Sunday, June 20, 2010

How To Misquote A Scientist

Here's Andrew Bolt interviewing (or, more accurately, sand-bagging) Australian scientist Tim Flannery, the point being to "expose" Flannery's "alarmist" statements re AGW:

Bolt: Should we also have nuclear power plants?

Flannery: In Australia I don't think so. We've got such a great load of assets in the renewable area that I don't think there's an argument here that they are ever going to be economic.

Bolt: Four years ago you did. What changed your mind?

Flannery: No, I never did. I've always had the same argument.

Bolt: No, no, no. Here's your quote: "Over the next two decades Australians could use nuclear power to replace all our coal-fired power plants. We would then have a power infrastructure like France and in doing so we would have done something great for the world." That was your quote.

Flannery: I don't recall saying that at all.

Bolt: You wrote it. You wrote it in The Age. There it is, highlighted.

Flannery: Well ,very good.

Bolt: That's the point, you know, you make these claims and when people confront you, you walk away from them.

Well, since the article in question is from 2006, it isn't surprising that Mr. Flannery should have forgotten his own words. In any case, here's the quote in context; its quite consistent with Flannery's current position:

Australians are the worst per capita emitters of polluting greenhouse gases on Earth, and Victoria is home to the most polluting coal-fired power station in the world. Fifty-six per cent of the greenhouse gases you generated this morning boiling the jug or taking the kids to school will still be in the atmosphere in a century's time, blighting the lives of our children's children. That's quite a moral issue.

Over the next two decades, Australians could use nuclear power to replace all our coal-fired power plants. We would then have a power infrastructure like that of France, and in doing so we would have done something great for the world, for whatever risks go with a domestic nuclear power industry are local, while greenhouse gas pollution is global in its impact.

This, I fear, is not what is intended.
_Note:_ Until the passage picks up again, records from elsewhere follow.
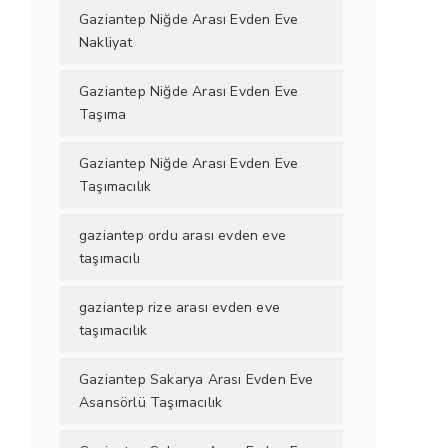
Gaziantep Niğde Arası Evden Eve
Nakliyat
Gaziantep Niğde Arası Evden Eve
Taşıma
Gaziantep Niğde Arası Evden Eve
Taşımacılık
gaziantep ordu arası evden eve
taşımacılı
gaziantep rize arası evden eve
taşımacılık
Gaziantep Sakarya Arası Evden Eve
Asansörlü Taşımacılık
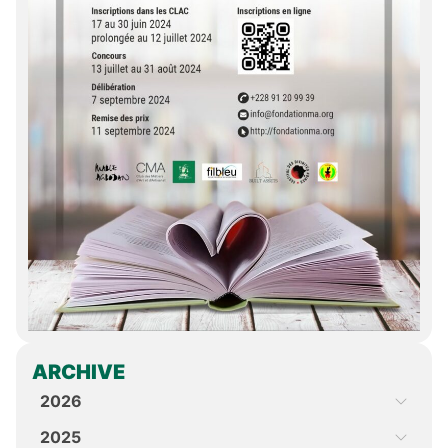
ARCHIVE
2026
2025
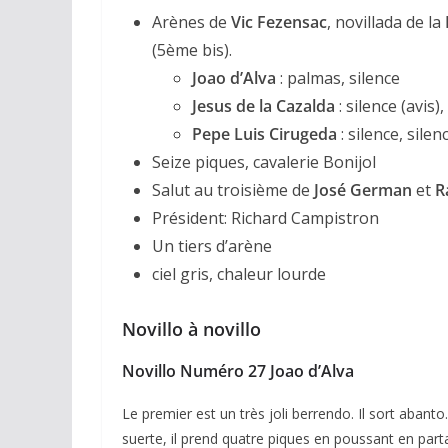
Arènes de
Vic Fezensac
, novillada de la
(5ème bis).
Joao d’Alva
: palmas, silence
Jesus de la Cazalda
: silence (avis),
Pepe Luis Cirugeda
: silence, silen
Seize piques, cavalerie Bonijol
Salut au troisième de
José German
et
R
Président: Richard Campistron
Un tiers d’arène
ciel gris, chaleur lourde
Novillo à novillo
Novillo Numéro 27 Joao d’Alva
Le premier est un très joli berrendo. Il sort abant
suerte, il prend quatre piques en poussant en part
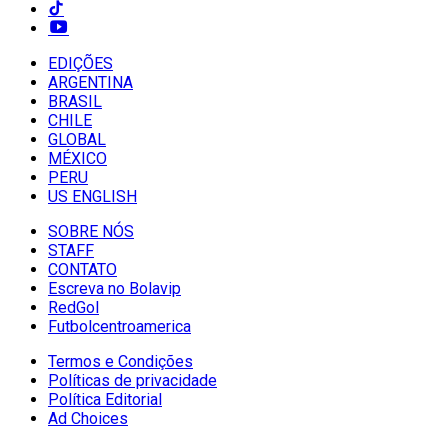
EDIÇÕES
ARGENTINA
BRASIL
CHILE
GLOBAL
MÉXICO
PERU
US ENGLISH
SOBRE NÓS
STAFF
CONTATO
Escreva no Bolavip
RedGol
Futbolcentroamerica
Termos e Condições
Políticas de privacidade
Política Editorial
Ad Choices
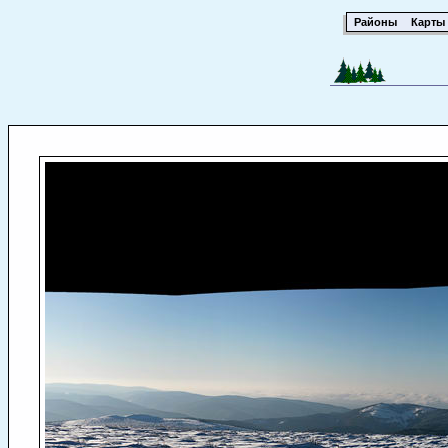
Районы
Карты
Instead, many will want Australia to have its cake and eat it too, which will mean keeping the coal-fired power plants and supplementing them with a bit of nuclear. And exports of both coal and uranium would, of course, be pursued as vigorously as possible.

Where would such a policy lead us? Within a few decades, we could be living in a world undergoing substantial destabilisation of its environmental and political structures. And that world would be awash with Australian uranium capable of making the most destructive weapons ever devised.
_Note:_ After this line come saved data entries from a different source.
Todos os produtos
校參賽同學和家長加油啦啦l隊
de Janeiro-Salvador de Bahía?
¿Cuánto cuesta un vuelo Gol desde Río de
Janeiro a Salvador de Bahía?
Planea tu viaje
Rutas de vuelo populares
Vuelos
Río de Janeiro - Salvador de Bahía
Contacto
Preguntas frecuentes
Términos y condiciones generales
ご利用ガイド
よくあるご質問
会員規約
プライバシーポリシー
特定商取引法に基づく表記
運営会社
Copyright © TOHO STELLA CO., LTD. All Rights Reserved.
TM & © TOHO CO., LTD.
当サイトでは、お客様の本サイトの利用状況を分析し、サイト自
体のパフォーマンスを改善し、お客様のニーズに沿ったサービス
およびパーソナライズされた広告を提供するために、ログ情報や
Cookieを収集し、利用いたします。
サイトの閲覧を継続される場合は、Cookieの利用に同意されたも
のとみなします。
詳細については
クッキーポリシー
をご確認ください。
What's the way out of this predicament? It's simple, and it begins with asking a question: is it right to enrich ourselves by degrading our children's future? If your answer is no, then certain actions must follow.

First, you would burn as little fossil fuel as possible. That might mean buying a smaller car, or asking your electricity provider for green power. It might mean buying a solar hot-water heater, or even learning more about how electricity is generated and how we use it. If everyone from the Prime Minister down acted in this way, we would need no more power plants - coal or nuclear - because the demand for electricity would drop. So would our petrol use, and our politicians would, of course, take the lead in emergency efforts to reduce greenhouse gas pollution internationally.


But in Bolt's hands, with a few snips, no becomes yes, up becomes down.

1 comment:

Mark Richard Francis said...

If the denialists are so right, why do they have to lie so much?